In a paper in this issue (pp. 113–125) ReMine revisits this largely ignored problem for evolutionary theory. He significantly clarifies the nature of ‘Haldane’s dilemma’, as it has come to be known, by removing confusion over the meaning of the cost of substitution. ReMine redefines and clarifies the cost of substitution such that no imaginary or virtual realities are involved. He puts it on a solid physical and theoretical footing.
ReMine originally submitted this paper to mainstream (evolutionary) science journals. The paper has been under review for nearly two and a half years and it would appear that reviewers used every conceivable rationale to reject it. For example, with one journal, two reviewers noted that ReMine’s cost concept was different from the traditional view, and claimed it was wrong. After he showed they had misread the paper, and that the paper is correct and makes correct predictions, the reviewers shifted to a different reason to reject it.
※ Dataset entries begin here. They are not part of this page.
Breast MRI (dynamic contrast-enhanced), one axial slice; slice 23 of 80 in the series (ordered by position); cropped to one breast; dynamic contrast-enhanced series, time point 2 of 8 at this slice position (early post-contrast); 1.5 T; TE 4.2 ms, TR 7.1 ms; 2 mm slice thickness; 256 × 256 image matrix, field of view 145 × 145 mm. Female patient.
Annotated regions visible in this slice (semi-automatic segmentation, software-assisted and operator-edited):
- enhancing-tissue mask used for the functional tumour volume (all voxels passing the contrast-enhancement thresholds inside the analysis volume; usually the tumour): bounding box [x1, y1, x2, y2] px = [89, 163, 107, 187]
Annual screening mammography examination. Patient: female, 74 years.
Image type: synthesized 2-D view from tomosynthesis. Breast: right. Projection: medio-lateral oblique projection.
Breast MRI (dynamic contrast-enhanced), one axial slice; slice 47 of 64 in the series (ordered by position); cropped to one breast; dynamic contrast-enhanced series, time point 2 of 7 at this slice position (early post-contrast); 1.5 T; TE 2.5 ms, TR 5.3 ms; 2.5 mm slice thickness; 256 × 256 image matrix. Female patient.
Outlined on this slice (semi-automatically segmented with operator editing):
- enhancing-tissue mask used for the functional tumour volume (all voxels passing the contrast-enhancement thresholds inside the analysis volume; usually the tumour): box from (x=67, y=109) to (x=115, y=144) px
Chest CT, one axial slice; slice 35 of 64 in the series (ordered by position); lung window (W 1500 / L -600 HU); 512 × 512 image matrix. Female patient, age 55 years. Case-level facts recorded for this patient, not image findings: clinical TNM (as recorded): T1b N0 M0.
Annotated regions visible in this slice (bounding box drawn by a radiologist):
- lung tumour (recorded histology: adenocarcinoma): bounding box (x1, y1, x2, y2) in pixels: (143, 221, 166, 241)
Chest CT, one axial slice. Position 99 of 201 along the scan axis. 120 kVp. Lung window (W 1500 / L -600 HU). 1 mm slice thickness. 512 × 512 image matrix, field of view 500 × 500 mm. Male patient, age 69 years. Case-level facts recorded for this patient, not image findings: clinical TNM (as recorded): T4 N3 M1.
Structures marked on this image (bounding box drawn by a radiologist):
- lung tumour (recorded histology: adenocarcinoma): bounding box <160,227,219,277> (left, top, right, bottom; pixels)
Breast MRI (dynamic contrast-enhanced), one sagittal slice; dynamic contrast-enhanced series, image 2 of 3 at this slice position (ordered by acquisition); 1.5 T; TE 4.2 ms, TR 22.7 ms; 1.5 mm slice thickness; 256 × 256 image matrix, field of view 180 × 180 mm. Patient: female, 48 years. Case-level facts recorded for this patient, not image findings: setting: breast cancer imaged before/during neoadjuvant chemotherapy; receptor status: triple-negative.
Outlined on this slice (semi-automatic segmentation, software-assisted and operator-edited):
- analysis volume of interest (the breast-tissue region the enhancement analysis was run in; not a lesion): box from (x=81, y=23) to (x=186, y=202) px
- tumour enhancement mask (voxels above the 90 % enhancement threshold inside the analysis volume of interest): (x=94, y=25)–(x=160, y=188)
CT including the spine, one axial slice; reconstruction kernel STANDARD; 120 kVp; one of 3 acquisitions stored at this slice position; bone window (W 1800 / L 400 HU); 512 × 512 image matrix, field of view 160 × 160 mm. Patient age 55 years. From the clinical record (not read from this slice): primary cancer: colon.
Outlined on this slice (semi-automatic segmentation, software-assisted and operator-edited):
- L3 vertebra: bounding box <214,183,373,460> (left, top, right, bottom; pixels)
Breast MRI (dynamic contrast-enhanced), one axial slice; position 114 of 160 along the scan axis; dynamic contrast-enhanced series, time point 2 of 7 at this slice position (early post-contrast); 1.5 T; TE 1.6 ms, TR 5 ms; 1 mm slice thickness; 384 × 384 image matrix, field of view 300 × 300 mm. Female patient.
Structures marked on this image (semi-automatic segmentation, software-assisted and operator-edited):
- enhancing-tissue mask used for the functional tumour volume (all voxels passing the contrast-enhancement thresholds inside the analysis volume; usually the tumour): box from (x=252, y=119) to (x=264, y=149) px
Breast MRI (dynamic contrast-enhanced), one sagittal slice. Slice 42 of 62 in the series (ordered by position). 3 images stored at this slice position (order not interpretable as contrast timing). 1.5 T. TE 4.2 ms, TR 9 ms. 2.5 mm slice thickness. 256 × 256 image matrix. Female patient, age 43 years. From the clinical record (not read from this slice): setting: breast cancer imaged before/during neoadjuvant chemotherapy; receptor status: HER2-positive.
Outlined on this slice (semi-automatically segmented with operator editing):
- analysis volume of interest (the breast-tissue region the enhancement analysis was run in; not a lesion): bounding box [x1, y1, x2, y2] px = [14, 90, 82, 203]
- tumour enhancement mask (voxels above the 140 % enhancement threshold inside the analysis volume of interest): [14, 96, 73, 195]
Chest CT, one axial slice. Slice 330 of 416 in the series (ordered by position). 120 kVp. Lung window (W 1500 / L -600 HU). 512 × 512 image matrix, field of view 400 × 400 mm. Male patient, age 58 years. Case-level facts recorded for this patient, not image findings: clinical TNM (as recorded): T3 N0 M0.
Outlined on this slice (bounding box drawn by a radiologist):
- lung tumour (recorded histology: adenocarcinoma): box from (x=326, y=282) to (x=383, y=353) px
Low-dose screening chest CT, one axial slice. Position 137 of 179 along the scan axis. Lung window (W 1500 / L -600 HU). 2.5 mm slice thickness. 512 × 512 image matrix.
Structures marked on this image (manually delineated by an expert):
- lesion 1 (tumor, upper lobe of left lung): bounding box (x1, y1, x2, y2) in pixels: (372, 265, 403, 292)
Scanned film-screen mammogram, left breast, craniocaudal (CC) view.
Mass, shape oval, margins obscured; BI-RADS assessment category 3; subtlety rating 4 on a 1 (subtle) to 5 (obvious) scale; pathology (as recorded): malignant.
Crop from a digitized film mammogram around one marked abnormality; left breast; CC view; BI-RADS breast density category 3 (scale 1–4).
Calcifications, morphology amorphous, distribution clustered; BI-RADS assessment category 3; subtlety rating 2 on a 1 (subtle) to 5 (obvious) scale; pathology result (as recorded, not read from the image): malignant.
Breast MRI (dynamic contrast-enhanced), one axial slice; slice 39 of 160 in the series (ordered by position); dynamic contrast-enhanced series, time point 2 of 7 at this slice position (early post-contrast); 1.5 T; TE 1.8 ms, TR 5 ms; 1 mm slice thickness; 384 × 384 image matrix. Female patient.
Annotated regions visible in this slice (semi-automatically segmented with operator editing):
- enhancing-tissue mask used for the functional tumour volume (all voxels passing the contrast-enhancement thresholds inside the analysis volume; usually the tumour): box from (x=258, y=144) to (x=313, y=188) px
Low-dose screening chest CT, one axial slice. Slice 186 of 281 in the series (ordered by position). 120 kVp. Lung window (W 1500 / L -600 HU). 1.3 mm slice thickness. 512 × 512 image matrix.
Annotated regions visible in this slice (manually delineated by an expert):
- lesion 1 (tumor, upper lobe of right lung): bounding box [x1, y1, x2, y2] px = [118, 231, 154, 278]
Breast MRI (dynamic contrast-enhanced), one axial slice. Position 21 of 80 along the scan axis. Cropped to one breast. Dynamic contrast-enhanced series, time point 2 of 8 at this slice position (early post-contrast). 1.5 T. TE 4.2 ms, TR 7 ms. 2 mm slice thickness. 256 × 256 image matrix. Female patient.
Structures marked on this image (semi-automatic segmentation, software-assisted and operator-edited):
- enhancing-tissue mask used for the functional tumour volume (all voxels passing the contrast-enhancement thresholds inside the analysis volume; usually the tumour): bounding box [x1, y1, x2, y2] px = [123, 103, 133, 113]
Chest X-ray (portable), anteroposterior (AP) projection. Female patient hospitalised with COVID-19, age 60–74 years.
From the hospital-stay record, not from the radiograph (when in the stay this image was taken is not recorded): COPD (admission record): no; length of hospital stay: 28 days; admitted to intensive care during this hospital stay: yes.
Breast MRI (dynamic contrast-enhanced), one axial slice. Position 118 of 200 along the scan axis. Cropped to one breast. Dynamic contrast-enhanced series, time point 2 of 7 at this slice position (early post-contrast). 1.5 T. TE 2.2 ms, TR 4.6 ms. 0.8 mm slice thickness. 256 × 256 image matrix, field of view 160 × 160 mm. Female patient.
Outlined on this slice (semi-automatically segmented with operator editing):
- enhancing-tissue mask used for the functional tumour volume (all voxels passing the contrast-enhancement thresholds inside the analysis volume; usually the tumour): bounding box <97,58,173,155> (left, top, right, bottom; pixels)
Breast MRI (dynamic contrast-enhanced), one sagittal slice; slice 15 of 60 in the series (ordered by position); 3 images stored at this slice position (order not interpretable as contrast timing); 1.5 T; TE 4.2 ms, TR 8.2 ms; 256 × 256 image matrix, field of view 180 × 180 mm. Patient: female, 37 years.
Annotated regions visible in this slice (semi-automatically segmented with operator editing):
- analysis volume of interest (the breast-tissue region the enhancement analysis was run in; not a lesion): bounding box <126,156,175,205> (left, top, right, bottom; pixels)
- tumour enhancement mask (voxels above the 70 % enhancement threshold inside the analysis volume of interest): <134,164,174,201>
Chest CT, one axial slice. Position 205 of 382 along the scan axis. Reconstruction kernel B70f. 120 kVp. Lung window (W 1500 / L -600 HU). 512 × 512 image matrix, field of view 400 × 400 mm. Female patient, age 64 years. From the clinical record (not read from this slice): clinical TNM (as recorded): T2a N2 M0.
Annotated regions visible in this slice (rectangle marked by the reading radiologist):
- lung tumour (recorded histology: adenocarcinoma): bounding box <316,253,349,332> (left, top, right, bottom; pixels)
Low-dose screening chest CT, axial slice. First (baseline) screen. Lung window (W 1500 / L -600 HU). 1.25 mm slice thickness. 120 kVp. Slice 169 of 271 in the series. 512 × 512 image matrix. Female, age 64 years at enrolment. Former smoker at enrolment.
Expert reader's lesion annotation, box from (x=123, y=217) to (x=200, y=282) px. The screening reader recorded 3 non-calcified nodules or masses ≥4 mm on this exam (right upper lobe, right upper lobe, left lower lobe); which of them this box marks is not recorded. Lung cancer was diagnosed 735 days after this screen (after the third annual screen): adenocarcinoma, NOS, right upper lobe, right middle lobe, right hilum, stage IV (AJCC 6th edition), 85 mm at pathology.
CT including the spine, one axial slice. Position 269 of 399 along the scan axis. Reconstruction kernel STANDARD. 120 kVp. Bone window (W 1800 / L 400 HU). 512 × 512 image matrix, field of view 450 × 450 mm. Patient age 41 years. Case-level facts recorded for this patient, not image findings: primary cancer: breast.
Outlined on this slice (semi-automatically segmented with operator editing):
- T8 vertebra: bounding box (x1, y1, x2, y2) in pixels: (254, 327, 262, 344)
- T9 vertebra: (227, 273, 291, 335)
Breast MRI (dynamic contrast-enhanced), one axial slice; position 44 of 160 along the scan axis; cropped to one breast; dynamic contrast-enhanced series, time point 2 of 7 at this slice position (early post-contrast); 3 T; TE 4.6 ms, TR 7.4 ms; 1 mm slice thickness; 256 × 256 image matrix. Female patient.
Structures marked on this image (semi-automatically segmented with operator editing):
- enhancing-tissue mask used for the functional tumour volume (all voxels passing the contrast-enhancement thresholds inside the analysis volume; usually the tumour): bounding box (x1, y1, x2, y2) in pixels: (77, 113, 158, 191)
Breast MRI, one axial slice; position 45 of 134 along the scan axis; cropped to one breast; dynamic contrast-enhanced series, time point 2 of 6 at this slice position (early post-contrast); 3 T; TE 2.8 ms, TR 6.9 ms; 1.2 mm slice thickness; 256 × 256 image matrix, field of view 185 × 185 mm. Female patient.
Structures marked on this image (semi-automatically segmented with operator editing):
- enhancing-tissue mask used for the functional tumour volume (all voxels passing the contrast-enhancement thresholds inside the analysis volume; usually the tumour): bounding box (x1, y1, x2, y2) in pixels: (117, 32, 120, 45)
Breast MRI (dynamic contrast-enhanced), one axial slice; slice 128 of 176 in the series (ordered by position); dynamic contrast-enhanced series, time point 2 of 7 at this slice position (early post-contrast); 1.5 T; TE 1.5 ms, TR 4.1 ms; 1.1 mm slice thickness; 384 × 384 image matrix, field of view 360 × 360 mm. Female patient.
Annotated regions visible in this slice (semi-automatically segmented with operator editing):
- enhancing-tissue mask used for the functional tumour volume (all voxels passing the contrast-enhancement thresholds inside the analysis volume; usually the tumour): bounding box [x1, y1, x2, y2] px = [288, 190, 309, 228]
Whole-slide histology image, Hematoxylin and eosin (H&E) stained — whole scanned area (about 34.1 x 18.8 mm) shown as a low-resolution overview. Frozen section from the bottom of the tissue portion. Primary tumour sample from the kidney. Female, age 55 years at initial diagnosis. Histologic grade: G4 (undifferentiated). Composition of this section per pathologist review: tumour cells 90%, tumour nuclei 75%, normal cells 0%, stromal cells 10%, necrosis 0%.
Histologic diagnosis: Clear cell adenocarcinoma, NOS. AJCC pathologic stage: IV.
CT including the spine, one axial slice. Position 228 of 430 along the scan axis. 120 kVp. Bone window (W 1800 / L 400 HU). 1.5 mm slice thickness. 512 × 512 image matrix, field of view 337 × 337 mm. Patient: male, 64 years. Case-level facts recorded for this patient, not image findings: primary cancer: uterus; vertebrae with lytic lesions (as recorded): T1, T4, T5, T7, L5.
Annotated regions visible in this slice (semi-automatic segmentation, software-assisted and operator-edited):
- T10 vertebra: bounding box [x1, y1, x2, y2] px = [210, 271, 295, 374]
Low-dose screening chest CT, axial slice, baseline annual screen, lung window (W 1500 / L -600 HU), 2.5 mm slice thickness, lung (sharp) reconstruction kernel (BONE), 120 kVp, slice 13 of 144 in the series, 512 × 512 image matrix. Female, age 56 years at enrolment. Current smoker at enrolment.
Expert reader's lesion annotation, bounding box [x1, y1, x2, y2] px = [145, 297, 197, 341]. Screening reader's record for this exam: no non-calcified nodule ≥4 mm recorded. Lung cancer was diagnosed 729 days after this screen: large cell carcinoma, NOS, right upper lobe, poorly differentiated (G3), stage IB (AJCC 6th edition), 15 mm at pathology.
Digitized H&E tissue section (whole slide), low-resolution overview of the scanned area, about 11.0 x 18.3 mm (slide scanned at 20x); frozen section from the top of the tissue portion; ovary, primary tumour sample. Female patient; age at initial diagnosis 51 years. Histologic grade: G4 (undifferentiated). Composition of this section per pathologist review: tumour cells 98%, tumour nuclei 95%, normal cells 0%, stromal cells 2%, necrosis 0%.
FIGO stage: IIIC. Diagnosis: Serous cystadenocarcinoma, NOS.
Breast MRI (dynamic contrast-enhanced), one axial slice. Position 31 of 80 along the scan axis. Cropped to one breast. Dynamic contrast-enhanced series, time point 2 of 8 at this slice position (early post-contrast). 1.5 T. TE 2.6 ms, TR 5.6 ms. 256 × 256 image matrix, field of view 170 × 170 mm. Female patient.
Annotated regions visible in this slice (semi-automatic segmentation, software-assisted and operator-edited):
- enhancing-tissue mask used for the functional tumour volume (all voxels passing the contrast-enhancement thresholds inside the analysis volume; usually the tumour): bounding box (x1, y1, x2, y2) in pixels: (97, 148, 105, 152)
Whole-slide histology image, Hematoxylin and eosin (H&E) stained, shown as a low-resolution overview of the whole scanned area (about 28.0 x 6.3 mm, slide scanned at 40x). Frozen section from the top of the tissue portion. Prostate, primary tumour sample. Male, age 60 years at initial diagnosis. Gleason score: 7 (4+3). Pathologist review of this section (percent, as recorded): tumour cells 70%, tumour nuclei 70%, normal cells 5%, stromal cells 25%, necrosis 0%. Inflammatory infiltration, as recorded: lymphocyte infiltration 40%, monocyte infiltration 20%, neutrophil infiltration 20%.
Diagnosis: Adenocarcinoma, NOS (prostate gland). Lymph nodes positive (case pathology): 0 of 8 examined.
With another journal, four reviewers (most papers are only reviewed by two other scientists) acknowledged ReMine’s paper was correct, but two of them (high-profile evolutionary geneticists) rejected the paper on the grounds that they, and some of their associates, knew of the subject matter in the 1970s—in other words, they claimed the analysis was not original. However, they were unable to cite a single book or paper that contained this material. In other words, the journal had no legitimate grounds for rejecting ReMine’s paper. And, just as importantly, this response implicitly acknowledged that the evolutionary workers in this field knowingly allowed confusion and errors to thrive, overwhelmingly, even to the present day.
Haldane was aware his conclusions would ‘probably need drastic revision’.1 ReMine’s paper contributes to that revision. Not only does he clarify the concept of cost of substitution and show how Haldane’s formulas can be rederived with the more robust concept, but he also generalizes the cost concept. He does this by eliminating the need for constant population size, small selection coefficients, etc. (higher selection coefficients actually make the problem worse for the evolutionists). ReMine also deals with various attempts by confused evolutionists to circumvent Haldane’s dilemma (e.g. that environmental change can alleviate the problem).
The take-home message which was not spelled out in his paper, because it was written to be submitted to mainstream (evolutionary) journals is: the evolutionary origin of organisms with low reproduction rates and long generation times (many ‘higher’ animals) is impossible, even given the usual millions of years assigned to the history of species on Earth.